We definitely lost one of our nine lives this week with integrating face tracking into our game, but we still have our cat’s eyes, and are still feel very confident that we will be able to show a stellar game at GDC. On the face tracking end of things we had some big wins. We are finally happy with the speed of the algorithms, and the way things are being tracked will work perfectly for putting into Kiwi Catapult Revenge. We completed some complex math to create very realistic perspective shiting in Unity. Read below on those details, as well as for some C# code to get it working yourself. As we just mentioned, getting a DLL that properly calls update() from Unity and passes in the tracking values isn’t quite there yet. We did get some initial integration with head tracking coming into Unity, but full integration with our game is going to have to wait for this week. On the C++ side of things, we have successfully found the 3D position of the a face in the tracking space. This is huge! By tracking space, we mean the actual (x,y,z) position of the face from the camera in meters. Why do we want the 3D position of the face in tracking space? The reason is so that we can determine the perspective projection of the 3D scene (in game) from the player’s location. Two things made this task interesting: 1) The aligned depth data for a given (x,y) from the RGB image is full of holes and 2) the camera specs only include the diagonal field of view (FOV) and no sensor dimensions.

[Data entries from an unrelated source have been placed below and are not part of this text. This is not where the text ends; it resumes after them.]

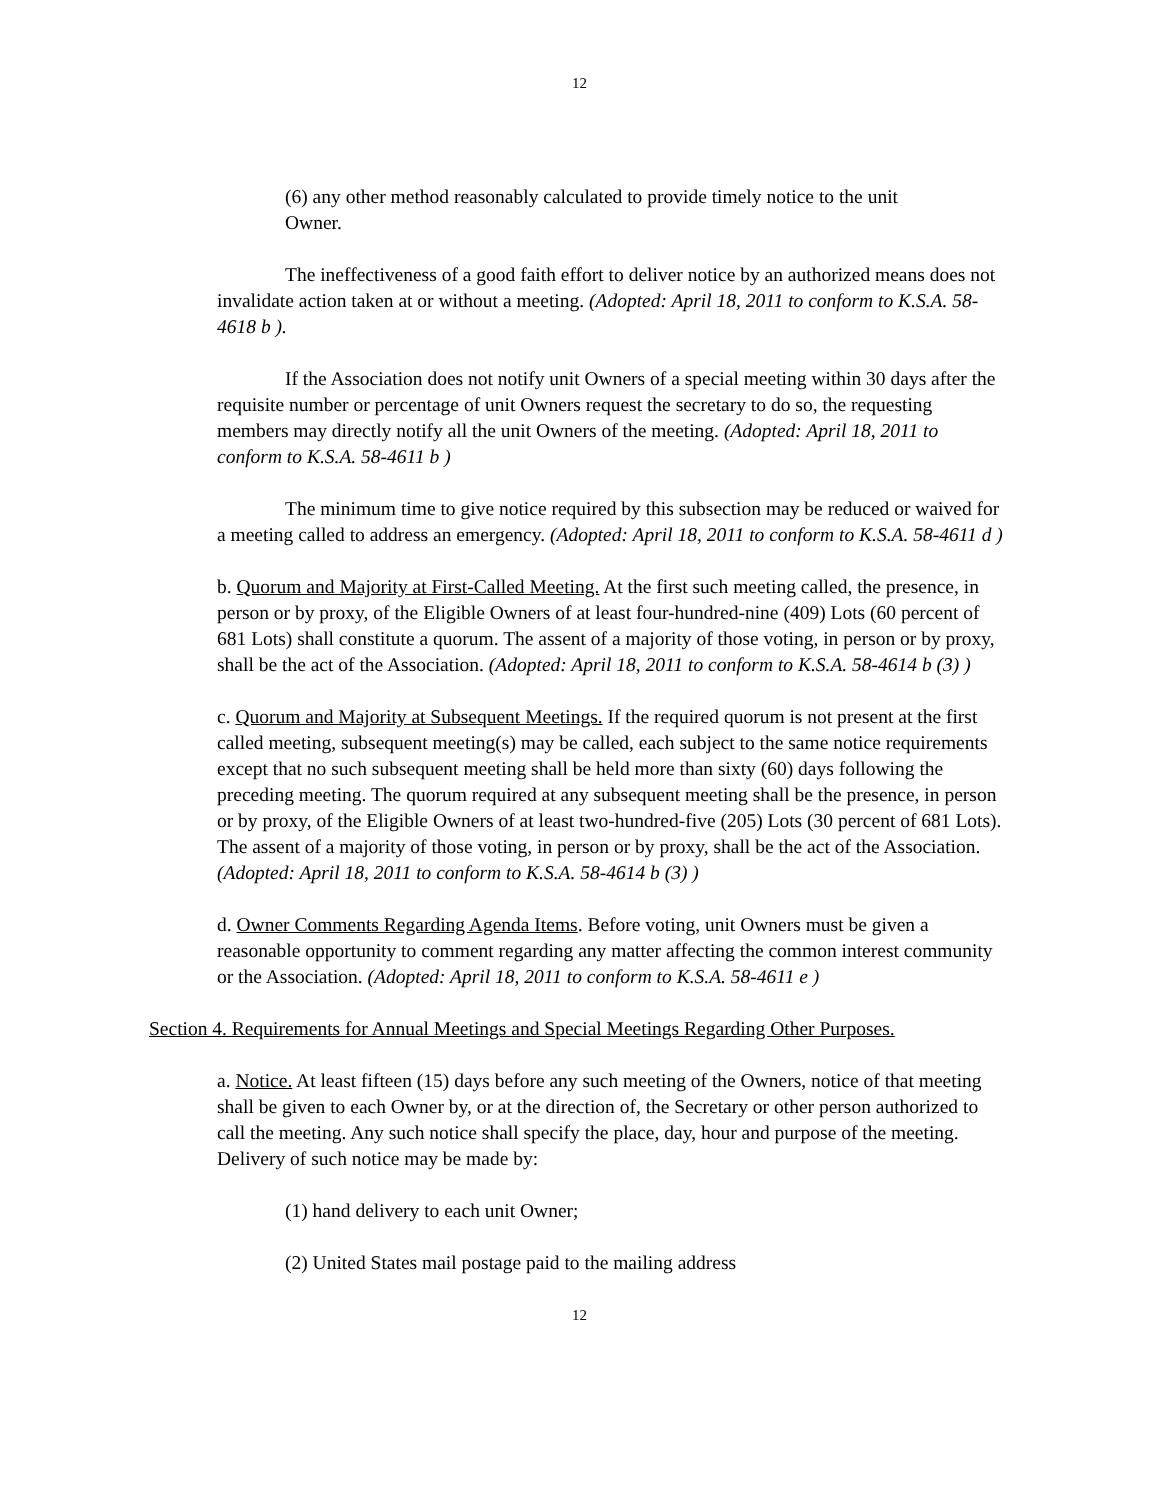12
(6) any other method reasonably calculated to provide timely notice to the unit
Owner.
The ineffectiveness of a good faith effort to deliver notice by an authorized means does not invalidate action taken at or without a meeting. (Adopted: April 18, 2011 to conform to K.S.A. 58-4618 b ).
If the Association does not notify unit Owners of a special meeting within 30 days after the requisite number or percentage of unit Owners request the secretary to do so, the requesting members may directly notify all the unit Owners of the meeting. (Adopted: April 18, 2011 to conform to K.S.A. 58-4611 b )
The minimum time to give notice required by this subsection may be reduced or waived for a meeting called to address an emergency. (Adopted: April 18, 2011 to conform to K.S.A. 58-4611 d )
b. Quorum and Majority at First-Called Meeting. At the first such meeting called, the presence, in person or by proxy, of the Eligible Owners of at least four-hundred-nine (409) Lots (60 percent of 681 Lots) shall constitute a quorum. The assent of a majority of those voting, in person or by proxy, shall be the act of the Association. (Adopted: April 18, 2011 to conform to K.S.A. 58-4614 b (3) )
c. Quorum and Majority at Subsequent Meetings. If the required quorum is not present at the first called meeting, subsequent meeting(s) may be called, each subject to the same notice requirements except that no such subsequent meeting shall be held more than sixty (60) days following the preceding meeting. The quorum required at any subsequent meeting shall be the presence, in person or by proxy, of the Eligible Owners of at least two-hundred-five (205) Lots (30 percent of 681 Lots). The assent of a majority of those voting, in person or by proxy, shall be the act of the Association. (Adopted: April 18, 2011 to conform to K.S.A. 58-4614 b (3) )
d. Owner Comments Regarding Agenda Items. Before voting, unit Owners must be given a reasonable opportunity to comment regarding any matter affecting the common interest community or the Association. (Adopted: April 18, 2011 to conform to K.S.A. 58-4611 e )
Section 4. Requirements for Annual Meetings and Special Meetings Regarding Other Purposes.
a. Notice. At least fifteen (15) days before any such meeting of the Owners, notice of that meeting shall be given to each Owner by, or at the direction of, the Secretary or other person authorized to call the meeting. Any such notice shall specify the place, day, hour and purpose of the meeting. Delivery of such notice may be made by:
(1) hand delivery to each unit Owner;
(2) United States mail postage paid to the mailing address
12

We got around the holes in the aligned depth data by first checking for a usable value at the exact (x, y) location, and if the depth value was not valid (0 or the upper positive limit), we would walk through the pixels in a rectangle of increasing size until we encountered a usable value. It’s not that difficult to implement, but annoying when you have the weight of other tasks on your back. Another way to put it: It’s a Long Way to the Top on this project.

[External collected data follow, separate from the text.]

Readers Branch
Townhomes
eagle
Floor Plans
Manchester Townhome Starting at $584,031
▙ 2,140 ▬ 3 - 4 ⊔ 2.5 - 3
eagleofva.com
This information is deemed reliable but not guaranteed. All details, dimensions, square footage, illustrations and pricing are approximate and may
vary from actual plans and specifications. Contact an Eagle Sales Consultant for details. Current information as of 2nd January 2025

The z-depth of the face comes back in millimeters right from the depth data, the next trick was to convert the (x, y) position from pixels on the RGB frame to meters in the tracking space. There is a great illustration here of how to break the view pyramid up to derive formulas for x and y in the tracking space. The end result is:

TrackingSpaceX = TrackingSpaceZ * tan(horizontalFOV / 2) * 2 * (RGBSpaceX - RGBWidth / 2) / RGBWidth)

TrackingSpaceY = TrackingSpaceZ * tan(verticalFOV / 2) * 2 * (RGBSpaceY - RGBHeight / 2) / RGBHeight)

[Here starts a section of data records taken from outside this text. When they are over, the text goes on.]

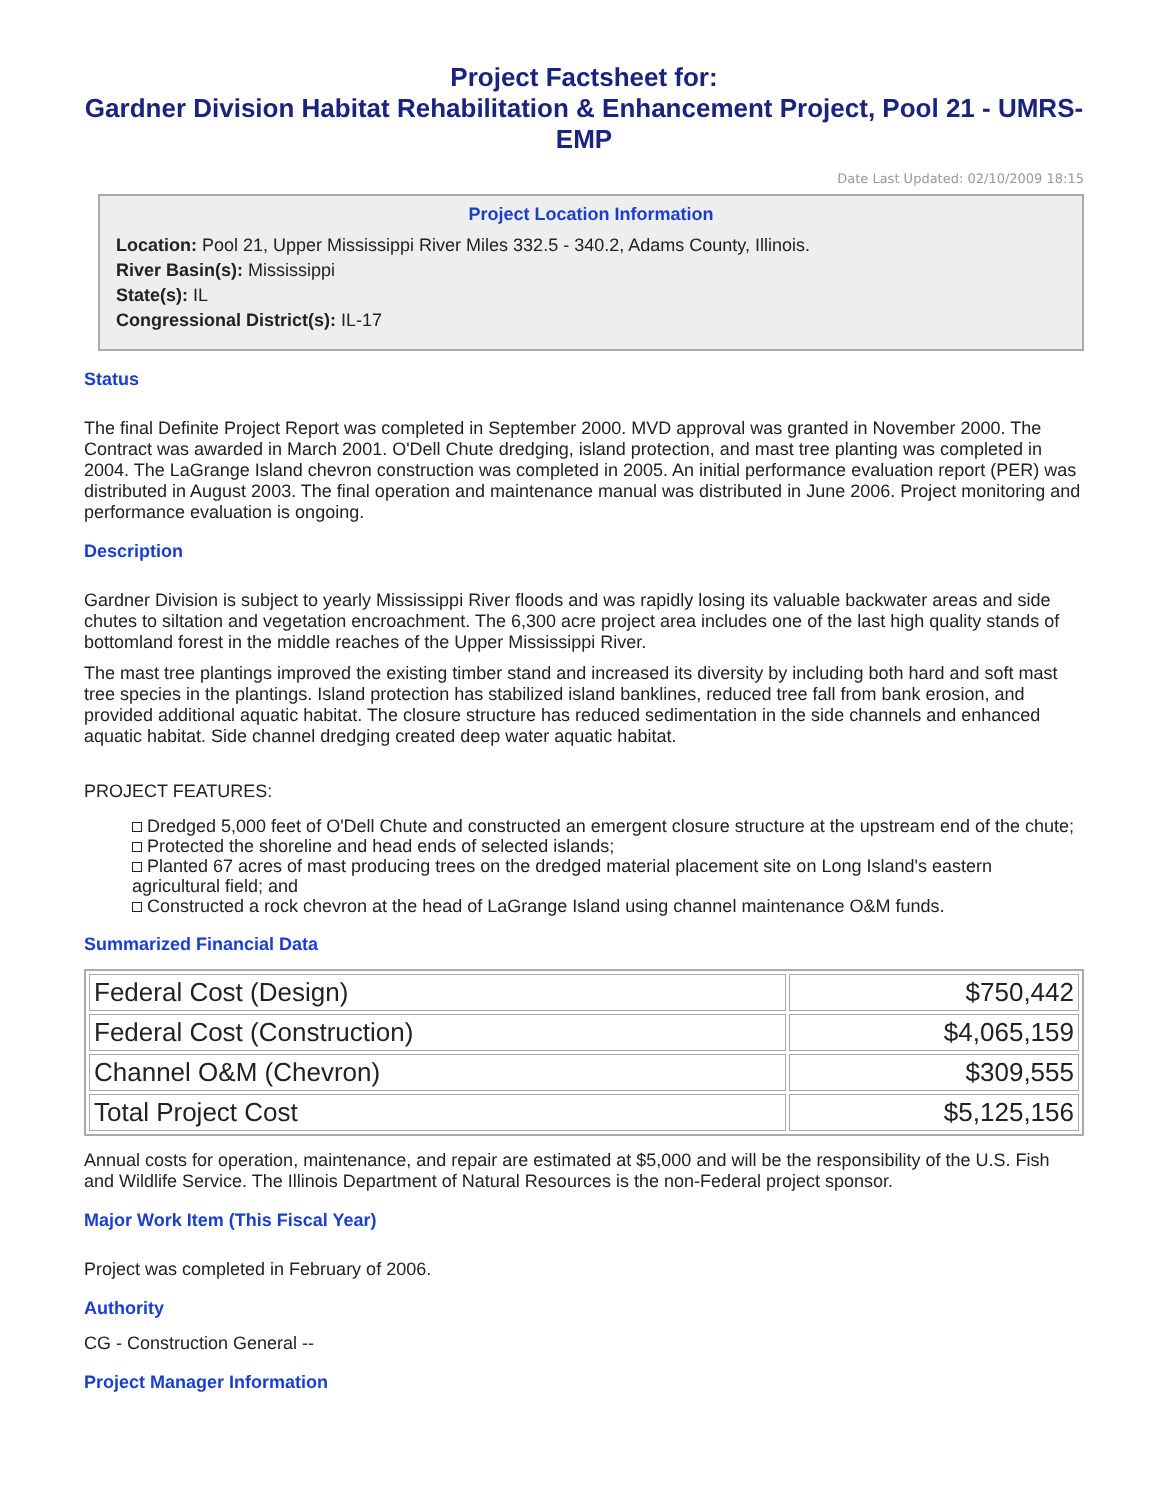Project Factsheet for:
Gardner Division Habitat Rehabilitation & Enhancement Project, Pool 21 - UMRS-EMP
Date Last Updated: 02/10/2009 18:15
Project Location Information
Location: Pool 21, Upper Mississippi River Miles 332.5 - 340.2, Adams County, Illinois.
River Basin(s): Mississippi
State(s): IL
Congressional District(s): IL-17
Status
The final Definite Project Report was completed in September 2000. MVD approval was granted in November 2000. The Contract was awarded in March 2001. O'Dell Chute dredging, island protection, and mast tree planting was completed in 2004. The LaGrange Island chevron construction was completed in 2005. An initial performance evaluation report (PER) was distributed in August 2003. The final operation and maintenance manual was distributed in June 2006. Project monitoring and performance evaluation is ongoing.
Description
Gardner Division is subject to yearly Mississippi River floods and was rapidly losing its valuable backwater areas and side chutes to siltation and vegetation encroachment. The 6,300 acre project area includes one of the last high quality stands of bottomland forest in the middle reaches of the Upper Mississippi River.
The mast tree plantings improved the existing timber stand and increased its diversity by including both hard and soft mast tree species in the plantings. Island protection has stabilized island banklines, reduced tree fall from bank erosion, and provided additional aquatic habitat. The closure structure has reduced sedimentation in the side channels and enhanced aquatic habitat. Side channel dredging created deep water aquatic habitat.
PROJECT FEATURES:
Dredged 5,000 feet of O'Dell Chute and constructed an emergent closure structure at the upstream end of the chute;
Protected the shoreline and head ends of selected islands;
Planted 67 acres of mast producing trees on the dredged material placement site on Long Island's eastern agricultural field; and
Constructed a rock chevron at the head of LaGrange Island using channel maintenance O&M funds.
Summarized Financial Data
| Federal Cost (Design) | $750,442 |
| Federal Cost (Construction) | $4,065,159 |
| Channel O&M (Chevron) | $309,555 |
| Total Project Cost | $5,125,156 |
Annual costs for operation, maintenance, and repair are estimated at $5,000 and will be the responsibility of the U.S. Fish and Wildlife Service. The Illinois Department of Natural Resources is the non-Federal project sponsor.
Major Work Item (This Fiscal Year)
Project was completed in February of 2006.
Authority
CG - Construction General --
Project Manager Information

Where TrackingSpaceZ is the lookup from the depth data, horizontalFOV, and verticalFOV are are derived from the diagonal FOV in the Creative Gesture Camera Specs (here). Now we have the face position in tracking space! We verified the results using a nice metric tape measure (also difficult to find at the local hardware store - get with the metric program, USA!)

From here, we can determine the perspective projection so the player will feel like they are looking through a window into our game. Our first pass at this effect involved just changing the rotation and position of the 3D camera in our Unity scene, but it just didn’t look realistic. We were leaving out adjustment of the projection matrix to compensate for the off-center view of the display. For example: consider two equally-sized (in screen pixels) objects at either side of the screen. When the viewer is positioned nearer to one side of the screen, the object at the closer edge appears larger to the viewer than the one at the far edge, and the display outline becomes trapezoidal. To compensate, the projection should be transformed with a shear to maintain the apparent size of the two objects; just like looking out a window! To change up our methods and achieve this effect, we went straight to the ultimate paper on the subject: Robert Koomla’s Generalized Perspective Projection. Our port of his algorithm into C#/Unity is below.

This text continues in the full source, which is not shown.